> _Assignment_: Could you filter the records below and keep only the lines with the word "observability"?

START Data for review

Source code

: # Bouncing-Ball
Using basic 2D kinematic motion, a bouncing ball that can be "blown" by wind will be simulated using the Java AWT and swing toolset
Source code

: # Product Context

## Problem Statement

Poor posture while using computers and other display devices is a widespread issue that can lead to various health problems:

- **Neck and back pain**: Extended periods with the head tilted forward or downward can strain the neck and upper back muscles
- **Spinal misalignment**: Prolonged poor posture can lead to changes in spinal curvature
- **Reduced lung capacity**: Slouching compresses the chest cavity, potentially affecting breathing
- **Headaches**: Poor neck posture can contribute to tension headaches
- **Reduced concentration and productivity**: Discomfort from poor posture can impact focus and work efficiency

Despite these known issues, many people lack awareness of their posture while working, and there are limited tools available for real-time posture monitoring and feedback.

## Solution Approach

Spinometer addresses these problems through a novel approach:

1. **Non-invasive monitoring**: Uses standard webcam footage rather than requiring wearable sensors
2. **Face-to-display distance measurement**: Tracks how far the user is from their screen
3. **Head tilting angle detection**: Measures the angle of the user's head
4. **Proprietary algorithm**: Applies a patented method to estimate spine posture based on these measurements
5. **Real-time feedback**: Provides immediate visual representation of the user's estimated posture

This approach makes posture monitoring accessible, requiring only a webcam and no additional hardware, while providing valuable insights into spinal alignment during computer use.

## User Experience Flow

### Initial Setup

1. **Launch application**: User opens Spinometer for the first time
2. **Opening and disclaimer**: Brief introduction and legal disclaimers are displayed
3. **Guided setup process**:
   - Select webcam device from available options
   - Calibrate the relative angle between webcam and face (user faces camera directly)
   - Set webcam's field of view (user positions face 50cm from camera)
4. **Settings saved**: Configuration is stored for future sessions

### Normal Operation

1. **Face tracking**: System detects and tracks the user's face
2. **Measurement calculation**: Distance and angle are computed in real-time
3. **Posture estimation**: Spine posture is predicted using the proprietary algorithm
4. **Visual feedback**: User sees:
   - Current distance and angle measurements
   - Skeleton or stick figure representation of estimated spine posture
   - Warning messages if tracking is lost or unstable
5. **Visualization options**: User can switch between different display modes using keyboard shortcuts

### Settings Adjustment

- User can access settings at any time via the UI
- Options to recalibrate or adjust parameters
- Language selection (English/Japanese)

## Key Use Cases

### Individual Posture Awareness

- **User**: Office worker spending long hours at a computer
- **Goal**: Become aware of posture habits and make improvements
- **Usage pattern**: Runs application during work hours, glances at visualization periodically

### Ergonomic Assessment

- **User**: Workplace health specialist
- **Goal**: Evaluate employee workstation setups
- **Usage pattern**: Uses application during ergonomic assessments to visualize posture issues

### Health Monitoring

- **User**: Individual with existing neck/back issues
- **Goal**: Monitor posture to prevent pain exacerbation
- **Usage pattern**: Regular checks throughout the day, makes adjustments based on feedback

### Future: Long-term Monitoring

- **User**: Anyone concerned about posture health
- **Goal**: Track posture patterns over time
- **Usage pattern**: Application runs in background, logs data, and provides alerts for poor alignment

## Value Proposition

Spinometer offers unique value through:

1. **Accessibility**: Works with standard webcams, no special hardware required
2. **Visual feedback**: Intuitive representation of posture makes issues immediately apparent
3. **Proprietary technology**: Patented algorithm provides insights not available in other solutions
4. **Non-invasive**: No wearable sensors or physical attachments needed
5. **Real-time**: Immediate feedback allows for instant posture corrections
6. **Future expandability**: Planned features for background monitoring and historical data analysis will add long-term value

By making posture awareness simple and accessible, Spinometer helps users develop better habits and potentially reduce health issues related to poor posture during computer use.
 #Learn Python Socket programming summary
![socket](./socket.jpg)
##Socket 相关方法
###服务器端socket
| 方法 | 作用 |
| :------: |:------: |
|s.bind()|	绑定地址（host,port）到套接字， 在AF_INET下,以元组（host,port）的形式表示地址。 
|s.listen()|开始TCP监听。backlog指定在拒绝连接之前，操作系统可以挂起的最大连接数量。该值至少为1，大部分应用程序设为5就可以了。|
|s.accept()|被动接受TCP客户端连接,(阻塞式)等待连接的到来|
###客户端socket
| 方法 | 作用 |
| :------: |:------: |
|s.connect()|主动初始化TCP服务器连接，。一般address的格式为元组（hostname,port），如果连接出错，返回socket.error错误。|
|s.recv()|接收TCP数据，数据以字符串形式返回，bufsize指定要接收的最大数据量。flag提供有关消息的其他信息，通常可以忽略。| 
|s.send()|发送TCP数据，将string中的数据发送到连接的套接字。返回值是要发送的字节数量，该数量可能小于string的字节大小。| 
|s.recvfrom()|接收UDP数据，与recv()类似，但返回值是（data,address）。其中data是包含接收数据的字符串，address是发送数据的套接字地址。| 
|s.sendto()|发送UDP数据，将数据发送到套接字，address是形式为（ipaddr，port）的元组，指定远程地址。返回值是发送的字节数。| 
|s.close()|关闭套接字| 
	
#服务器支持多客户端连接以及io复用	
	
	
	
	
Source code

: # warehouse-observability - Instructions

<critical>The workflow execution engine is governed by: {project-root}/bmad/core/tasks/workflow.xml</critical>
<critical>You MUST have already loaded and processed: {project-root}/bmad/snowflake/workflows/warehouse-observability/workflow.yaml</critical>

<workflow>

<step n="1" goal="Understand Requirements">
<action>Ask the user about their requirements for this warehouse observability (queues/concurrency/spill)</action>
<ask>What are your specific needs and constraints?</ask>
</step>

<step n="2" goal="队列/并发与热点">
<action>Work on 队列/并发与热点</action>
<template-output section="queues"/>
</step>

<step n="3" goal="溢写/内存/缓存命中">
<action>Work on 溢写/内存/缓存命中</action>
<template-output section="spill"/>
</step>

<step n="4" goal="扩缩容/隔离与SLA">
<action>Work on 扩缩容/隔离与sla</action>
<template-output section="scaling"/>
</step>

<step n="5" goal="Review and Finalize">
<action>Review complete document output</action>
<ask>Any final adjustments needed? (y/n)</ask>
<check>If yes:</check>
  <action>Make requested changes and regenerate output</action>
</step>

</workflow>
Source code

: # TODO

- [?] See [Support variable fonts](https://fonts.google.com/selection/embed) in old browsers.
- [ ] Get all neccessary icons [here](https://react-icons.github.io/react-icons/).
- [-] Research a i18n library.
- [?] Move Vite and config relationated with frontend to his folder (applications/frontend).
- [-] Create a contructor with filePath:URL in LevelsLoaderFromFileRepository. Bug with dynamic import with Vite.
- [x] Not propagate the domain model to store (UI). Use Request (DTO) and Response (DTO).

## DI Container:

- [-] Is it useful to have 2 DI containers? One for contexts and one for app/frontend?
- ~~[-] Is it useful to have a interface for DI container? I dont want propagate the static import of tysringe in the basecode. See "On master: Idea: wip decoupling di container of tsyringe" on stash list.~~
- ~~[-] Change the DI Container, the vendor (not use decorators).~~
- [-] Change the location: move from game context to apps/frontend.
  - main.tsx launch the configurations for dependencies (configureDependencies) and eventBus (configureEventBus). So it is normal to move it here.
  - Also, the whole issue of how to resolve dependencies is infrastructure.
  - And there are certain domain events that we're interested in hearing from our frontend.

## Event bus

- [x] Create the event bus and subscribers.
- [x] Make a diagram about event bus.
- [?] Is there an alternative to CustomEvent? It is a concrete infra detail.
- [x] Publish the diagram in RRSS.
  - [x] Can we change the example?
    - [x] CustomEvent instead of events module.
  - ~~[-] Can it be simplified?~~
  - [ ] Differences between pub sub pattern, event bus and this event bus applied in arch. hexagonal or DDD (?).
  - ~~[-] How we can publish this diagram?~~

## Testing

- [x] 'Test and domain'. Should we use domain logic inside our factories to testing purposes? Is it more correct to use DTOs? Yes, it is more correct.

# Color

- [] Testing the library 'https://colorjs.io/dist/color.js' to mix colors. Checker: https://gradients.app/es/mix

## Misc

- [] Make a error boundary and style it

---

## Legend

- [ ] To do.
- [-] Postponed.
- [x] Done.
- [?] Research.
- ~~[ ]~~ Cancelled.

END Data for review

> _Answer to this exercise_:
: # warehouse-observability - Instructions
<critical>You MUST have already loaded and processed: {project-root}/bmad/snowflake/workflows/warehouse-observability/workflow.yaml</critical>
<action>Ask the user about their requirements for this warehouse observability (queues/concurrency/spill)</action>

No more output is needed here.